Saved data entries:
-- -- --

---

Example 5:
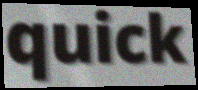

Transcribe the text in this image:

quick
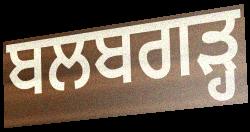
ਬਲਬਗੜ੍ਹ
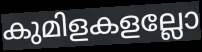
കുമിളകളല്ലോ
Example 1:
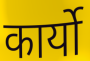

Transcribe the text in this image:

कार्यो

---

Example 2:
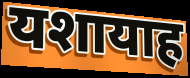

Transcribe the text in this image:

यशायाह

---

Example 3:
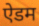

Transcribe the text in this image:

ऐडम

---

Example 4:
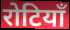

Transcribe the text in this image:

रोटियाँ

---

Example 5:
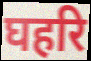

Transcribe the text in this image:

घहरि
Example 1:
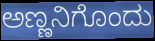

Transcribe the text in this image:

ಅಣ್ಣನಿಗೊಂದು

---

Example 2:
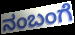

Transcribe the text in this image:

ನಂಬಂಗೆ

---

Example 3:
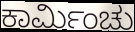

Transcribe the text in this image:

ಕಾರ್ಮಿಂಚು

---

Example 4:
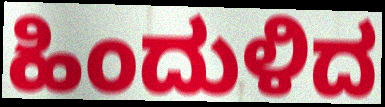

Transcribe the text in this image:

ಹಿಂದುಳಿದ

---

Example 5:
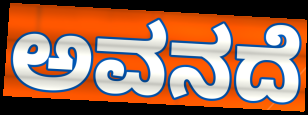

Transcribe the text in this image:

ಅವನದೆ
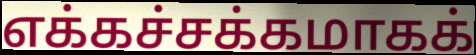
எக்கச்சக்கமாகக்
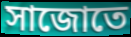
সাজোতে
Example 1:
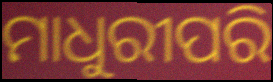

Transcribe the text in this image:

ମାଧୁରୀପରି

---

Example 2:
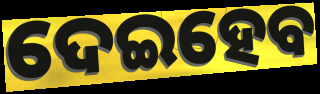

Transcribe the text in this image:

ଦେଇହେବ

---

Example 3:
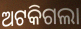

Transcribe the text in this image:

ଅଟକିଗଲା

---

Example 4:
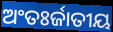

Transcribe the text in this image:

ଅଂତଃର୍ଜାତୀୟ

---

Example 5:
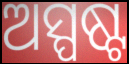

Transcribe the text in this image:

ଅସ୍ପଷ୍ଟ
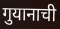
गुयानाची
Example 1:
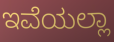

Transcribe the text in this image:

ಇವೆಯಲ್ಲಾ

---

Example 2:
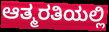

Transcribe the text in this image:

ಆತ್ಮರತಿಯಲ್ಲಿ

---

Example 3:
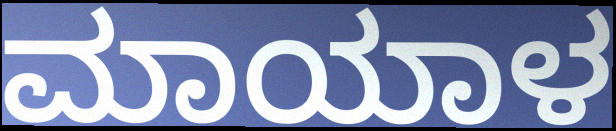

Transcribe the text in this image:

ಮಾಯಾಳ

-- -- --

__Prompt__: Word for word, set down each record shown above, omitting the pictures.

__Finished exercise__:
---

Example 5:

Transcribe the text in this image:

quick
ਬਲਬਗੜ੍ਹ
കുമിളകളല്ലോ
Example 1:

Transcribe the text in this image:

कार्यो

---

Example 2:

Transcribe the text in this image:

यशायाह

---

Example 3:

Transcribe the text in this image:

ऐडम

---

Example 4:

Transcribe the text in this image:

रोटियाँ

---

Example 5:

Transcribe the text in this image:

घहरि
Example 1:

Transcribe the text in this image:

ಅಣ್ಣನಿಗೊಂದು

---

Example 2:

Transcribe the text in this image:

ನಂಬಂಗೆ

---

Example 3:

Transcribe the text in this image:

ಕಾರ್ಮಿಂಚು

---

Example 4:

Transcribe the text in this image:

ಹಿಂದುಳಿದ

---

Example 5:

Transcribe the text in this image:

ಅವನದೆ
எக்கச்சக்கமாகக்
সাজোতে
Example 1:

Transcribe the text in this image:

ମାଧୁରୀପରି

---

Example 2:

Transcribe the text in this image:

ଦେଇହେବ

---

Example 3:

Transcribe the text in this image:

ଅଟକିଗଲା

---

Example 4:

Transcribe the text in this image:

ଅଂତଃର୍ଜାତୀୟ

---

Example 5:

Transcribe the text in this image:

ଅସ୍ପଷ୍ଟ
गुयानाची
Example 1:

Transcribe the text in this image:

ಇವೆಯಲ್ಲಾ

---

Example 2:

Transcribe the text in this image:

ಆತ್ಮರತಿಯಲ್ಲಿ

---

Example 3:

Transcribe the text in this image:

ಮಾಯಾಳ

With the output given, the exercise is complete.